Monday 4 January 2010

I am a short man

I am a short man. About 5 ft 4 inches in my socks.

How small is that? Bigger than Prince, about the same height as Stalin. A touch shorter than Maradona and Tom Cruise.

The specifics don’t matter. I’m short. Below the 5ft 7inch mark: that line which marks the small from the respectably middle-sized.

I was the second shortest in my year at school. Then Ian Rutter put on a growth spurt at the age of 16, leaving me shortest.

At least it cleared things up. Got it out in the open. There was no false pride in not being smallest. I was short, titchy, pintsize. Little Rich. It’s my defining feature.

I’m little and you know the score. Mouthy. Feisty. Something to prove. Trying too hard. Don’t know when to stop. You have the final word, I’ll have the final final word. It’s the way it is.

I’m competitive, fiercely competitive. I used to play football and loved nothing better than felling a six footer with a sliding challenge. Did I leave my leg in? What do you think?

Now I ride my bike, walk up hills. That’s when my body type comes into its own. Light. Low to the ground. Nimble. I walked up Ben Nevis recently and stopped to chat with a big man who was struggling up the mountain. And then I kicked on with a winning combination of masochism and sadism. Bye-ee.

I’m funny too. If you’re small you have to be. It’s part of the game. Get the joke in first. Self-deprecate, just like Louis Armstrong laughing off his blackness to please the white folks. If you are a minority, and you want to get along, you’ve got to have a joke. You’ve got to make the majority feel comfortable.

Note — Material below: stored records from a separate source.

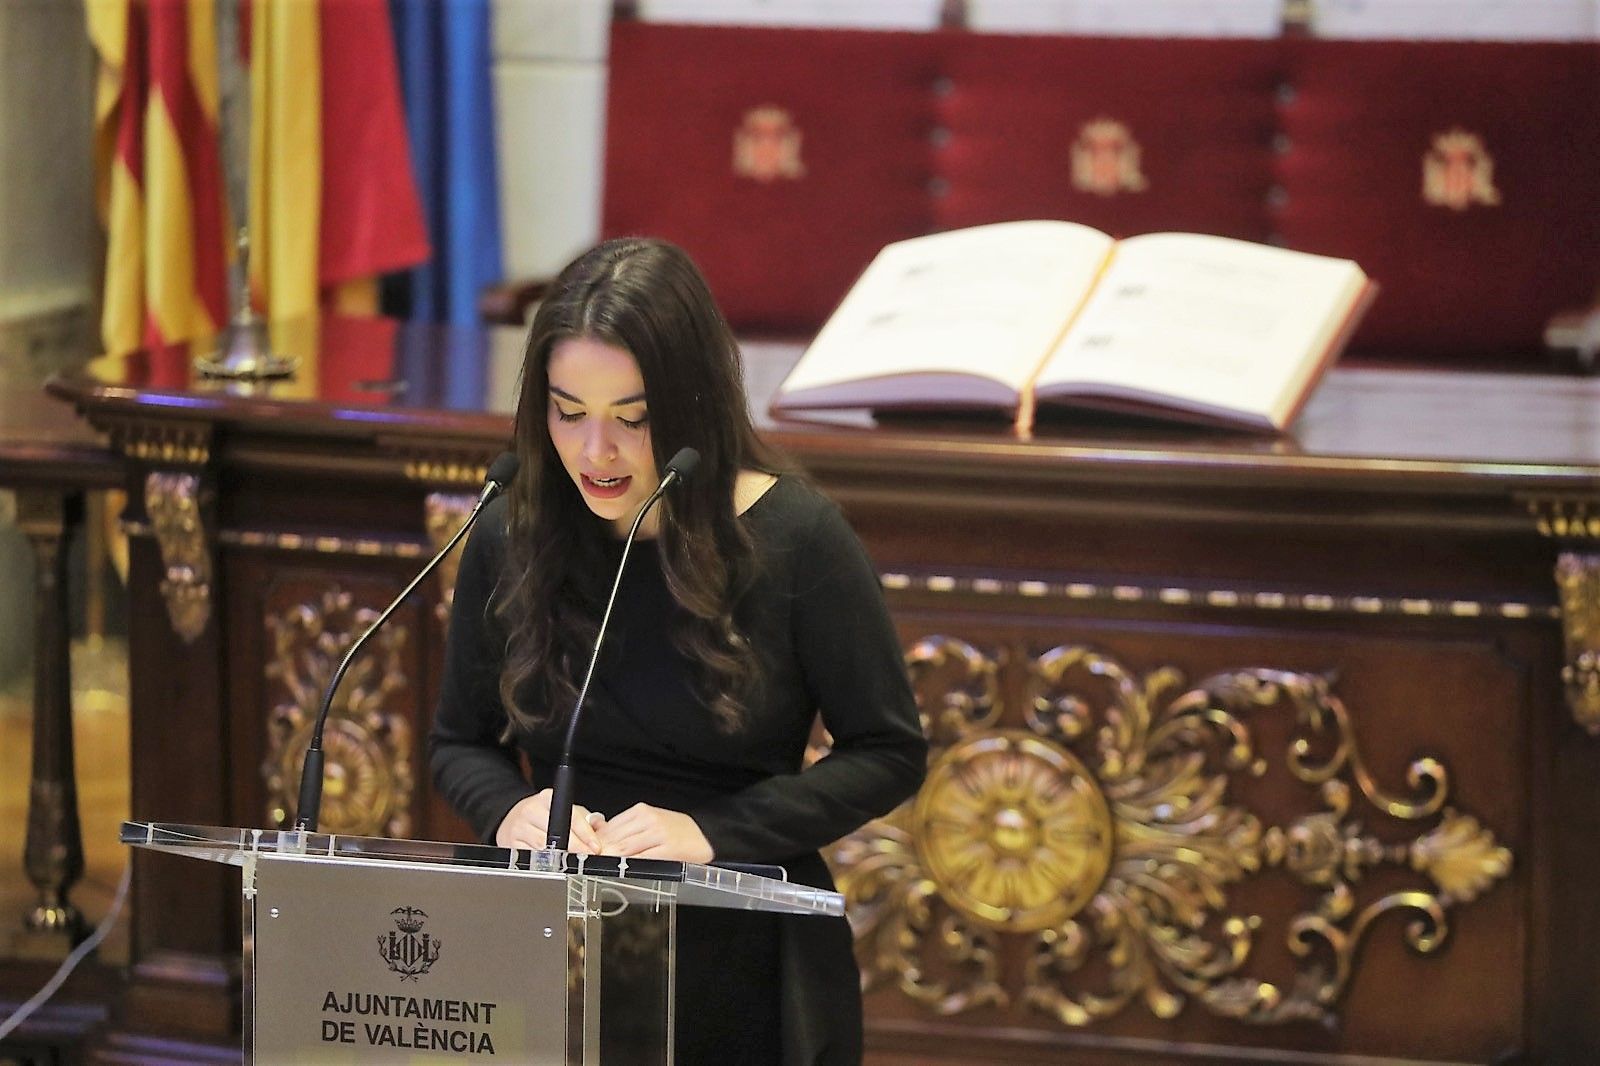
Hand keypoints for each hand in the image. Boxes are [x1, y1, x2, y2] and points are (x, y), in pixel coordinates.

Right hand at [494, 789, 605, 853]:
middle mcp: (530, 810)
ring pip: (542, 848)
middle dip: (575, 849)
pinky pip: (529, 857)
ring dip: (560, 858)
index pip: (570, 816)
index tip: (595, 847)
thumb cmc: (544, 815)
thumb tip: (601, 826)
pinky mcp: (510, 844)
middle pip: (556, 834)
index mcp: (547, 798)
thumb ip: (586, 818)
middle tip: (587, 858)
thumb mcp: (566, 809)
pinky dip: (543, 863)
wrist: (513, 817)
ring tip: (573, 864)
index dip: (585, 834)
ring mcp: (519, 828)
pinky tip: (552, 866)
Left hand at [595, 803, 713, 862]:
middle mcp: (649, 819)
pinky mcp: (668, 849)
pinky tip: (622, 871)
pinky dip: (627, 866)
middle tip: (589, 866)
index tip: (586, 854)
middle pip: (614, 840)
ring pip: (624, 850)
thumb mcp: (649, 823)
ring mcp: (658, 834)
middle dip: (600, 854)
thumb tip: (597, 833)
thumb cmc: (676, 832)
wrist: (706, 836)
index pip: (609, 828)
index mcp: (641, 811)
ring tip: (601, 870)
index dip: (595, 844)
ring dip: (610, 860)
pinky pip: (640, 860)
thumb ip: (625, 828)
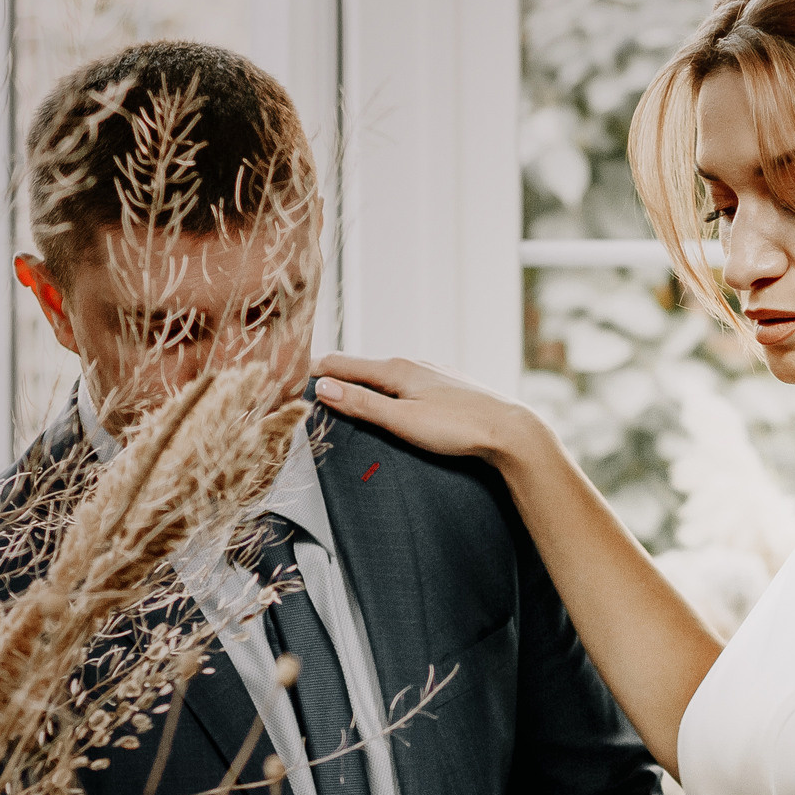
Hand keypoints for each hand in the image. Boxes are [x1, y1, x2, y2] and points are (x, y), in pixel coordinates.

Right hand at [313, 354, 545, 466]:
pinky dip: (383, 389)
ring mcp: (430, 374)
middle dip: (332, 375)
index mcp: (396, 369)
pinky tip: (386, 399)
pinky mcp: (445, 387)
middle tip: (303, 385)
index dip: (312, 370)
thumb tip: (323, 387)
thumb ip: (362, 405)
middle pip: (360, 368)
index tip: (284, 376)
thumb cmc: (459, 428)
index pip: (341, 363)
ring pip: (383, 376)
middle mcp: (411, 364)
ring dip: (358, 383)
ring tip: (337, 392)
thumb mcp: (402, 421)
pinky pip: (403, 384)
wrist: (510, 431)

What does this make me? Do I have small man syndrome? Do I have Napoleon Complex? I say: these are the tags of mediocre men sized between 5ft 8 and 6ft 2ins. (The really tall have their own problems.) These terms are lazy pejoratives hurled at small men. I refute them absolutely.

But it’s true that small men are either figures of fun (Dudley Moore, Ronnie Corbett, Nicholas Sarkozy) or figures of hate (Ricky Ponting, Tom Cruise, Nicholas Sarkozy).

I want to explore in this blog the condition of shortness. Why do average-height people consider us so amusing / objectionable? And why do we try so hard to win their affection and gain attention?